Idea: Normally creates a replica of something closer to the user
Replication is often more permanent
User decides to cache, server system decides to replicate
Why is Caching good?
lol
What are some cons of Caching?
- Having multiple copies leads to inconsistencies: modifying one copy makes that copy different to the rest
- Always keeping copies consistent requires global synchronization on each modification.
Global synchronization precludes large-scale solutions
What Impacts scalability?
Scalability is negatively affected when the system is based on:
- Centralized server: one for all users
- Centralized data: a single database for all users
- Centralized algorithms: one site collects all information, processes it, distributes the results to all sites:
What is decentralization?
- NO machine has complete information about the system state
- Machines make decisions based only on local information
- Failure of a single machine doesn’t ruin the algorithm
How can we achieve Decentralization?
A dist sys must avoid centralising:
- Components(e.g., avoid having a single server)

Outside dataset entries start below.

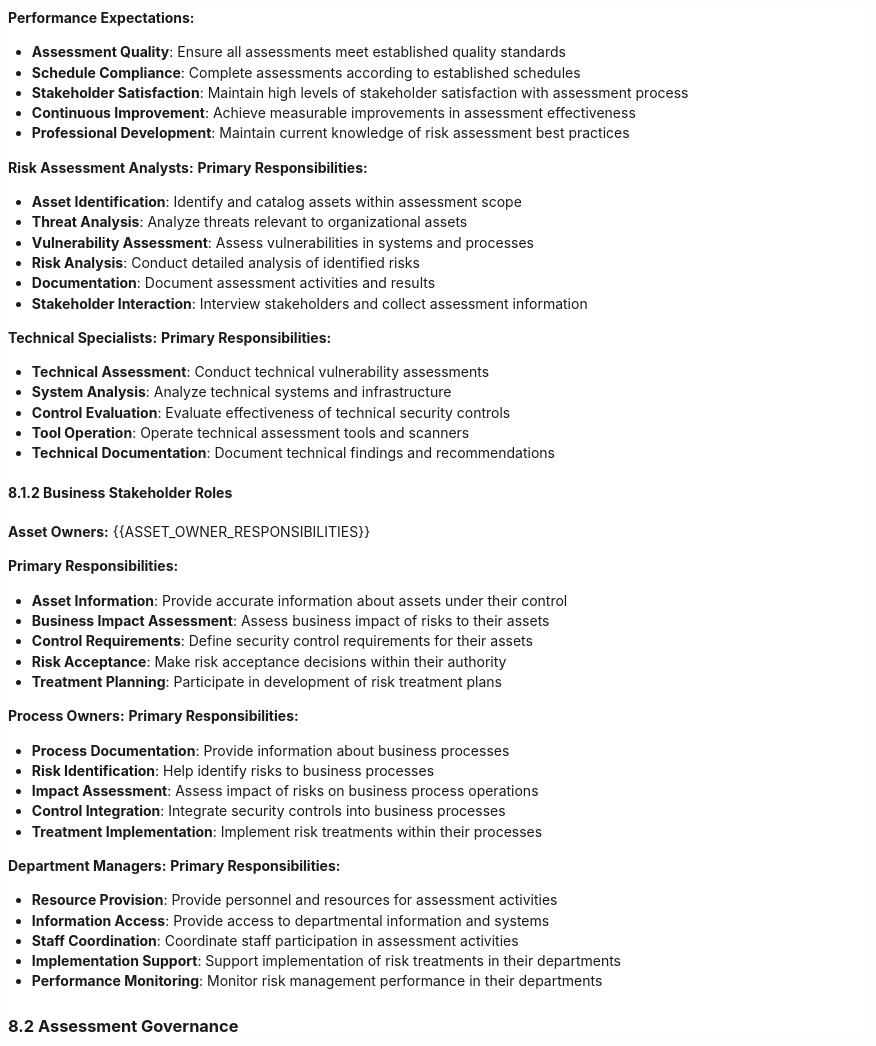 **Performance Expectations:**
- **Assessment Quality**: Ensure all assessments meet established quality standards
- **Schedule Compliance**: Complete assessments according to established schedules
- **Stakeholder Satisfaction**: Maintain high levels of stakeholder satisfaction with assessment process
- **Continuous Improvement**: Achieve measurable improvements in assessment effectiveness
- **Professional Development**: Maintain current knowledge of risk assessment best practices

**Risk Assessment Analysts:**
**Primary Responsibilities:**
- **Asset Identification**: Identify and catalog assets within assessment scope
- **Threat Analysis**: Analyze threats relevant to organizational assets
- **Vulnerability Assessment**: Assess vulnerabilities in systems and processes
- **Risk Analysis**: Conduct detailed analysis of identified risks
- **Documentation**: Document assessment activities and results
- **Stakeholder Interaction**: Interview stakeholders and collect assessment information

**Technical Specialists:**
**Primary Responsibilities:**
- **Technical Assessment**: Conduct technical vulnerability assessments
- **System Analysis**: Analyze technical systems and infrastructure
- **Control Evaluation**: Evaluate effectiveness of technical security controls
- **Tool Operation**: Operate technical assessment tools and scanners
- **Technical Documentation**: Document technical findings and recommendations

#### 8.1.2 Business Stakeholder Roles

**Asset Owners:**
{{ASSET_OWNER_RESPONSIBILITIES}}

**Primary Responsibilities:**
- **Asset Information**: Provide accurate information about assets under their control
- **Business Impact Assessment**: Assess business impact of risks to their assets
- **Control Requirements**: Define security control requirements for their assets
- **Risk Acceptance**: Make risk acceptance decisions within their authority
- **Treatment Planning**: Participate in development of risk treatment plans

**Process Owners:**
**Primary Responsibilities:**
- **Process Documentation**: Provide information about business processes
- **Risk Identification**: Help identify risks to business processes
- **Impact Assessment**: Assess impact of risks on business process operations
- **Control Integration**: Integrate security controls into business processes
- **Treatment Implementation**: Implement risk treatments within their processes

**Department Managers:**
**Primary Responsibilities:**
- **Resource Provision**: Provide personnel and resources for assessment activities
- **Information Access**: Provide access to departmental information and systems
- **Staff Coordination**: Coordinate staff participation in assessment activities
- **Implementation Support**: Support implementation of risk treatments in their departments
- **Performance Monitoring**: Monitor risk management performance in their departments

### 8.2 Assessment Governance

- Tables( avoid having a single centralised directory of names)
- Algorithms( avoid algorithms based on complete information)
What are the three main types of distributed systems?
Distributed Computing Systems:
- Clusters
- Grids
- Clouds
What are Clusters?
A collection of similar processors running the same operating system, connected by fast LAN.
Parallel computing capabilities using inexpensive PC hardware.
EG: High Performance Clusters (HPC)
- CERN
- Run large parallel programs
Scientific, military, weather modelling
What are Grids?
Grid computing is the use of widely distributed computer resources to reach a common goal.
Similar to clusters but processors are more loosely coupled, tend to be heterogeneous (hardware, software, networks, security polices) and are not all in a central location.
Can handle workloads similar to those on supercomputers, but grid computers, connect over a network and supercomputers CPU’s connect to high speed internal networ
What is Cloud Computing?
Cloud computing is a type of internet-based computing where an application doesn’t access the resources directly, rather it makes a huge resource pool through shared resources. It is modern computing paradigm based on network technology that is specially designed for remotely provisioning scalable and measured IT resources.
How is cloud computing different from Grid computing?
Cloud is:
- Commercial
- Single domain
- Simple user to provider model, pay per use
- Provides a scalable standard environment for network-centric application development, testing and deployment.